Set the `WARMDOWN_ITERS` environment variable or pass `--warmdown_iters` as a command-line argument when running [`train_gpt.py`](https://github.com/openai/parameter-golf/blob/main/train_gpt.py). For example, `WARMDOWN_ITERS=3000 python train_gpt.py --iterations 20000` enables a 3000-step linear decay during the final phase of training.

### What is the difference between iteration-based and wall-clock-based warmdown?

**Iteration-based warmdown** calculates the decay window as a fixed number of training steps (`warmdown_iters`) before the total iteration count ends. **Wall-clock-based warmdown** instead monitors elapsed time and estimates the average milliseconds per step to determine when to start decaying based on the remaining wall-clock budget, making it ideal for time-constrained training runs.

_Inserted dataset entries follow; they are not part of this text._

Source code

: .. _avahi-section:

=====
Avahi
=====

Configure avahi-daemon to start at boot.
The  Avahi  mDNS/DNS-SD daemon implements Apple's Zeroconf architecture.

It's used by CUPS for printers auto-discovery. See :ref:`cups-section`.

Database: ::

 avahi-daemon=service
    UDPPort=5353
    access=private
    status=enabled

### Can I use a fractional warmdown window instead of fixed iterations?

Yes. Experimental scripts like [`train_gpt_cuda_binary.py`](https://github.com/openai/parameter-golf/blob/main/train_gpt_cuda_binary.py) support the `WARMDOWN_FRACTION` or `WARMDOWN_FRAC` environment variables. These interpret the warmdown window as a fraction of the total training budget (e.g., `WARMDOWN_FRACTION=0.30` warms down over the final 30% of steps), often with an optional `min_lr` floor to prevent the learning rate from dropping too low.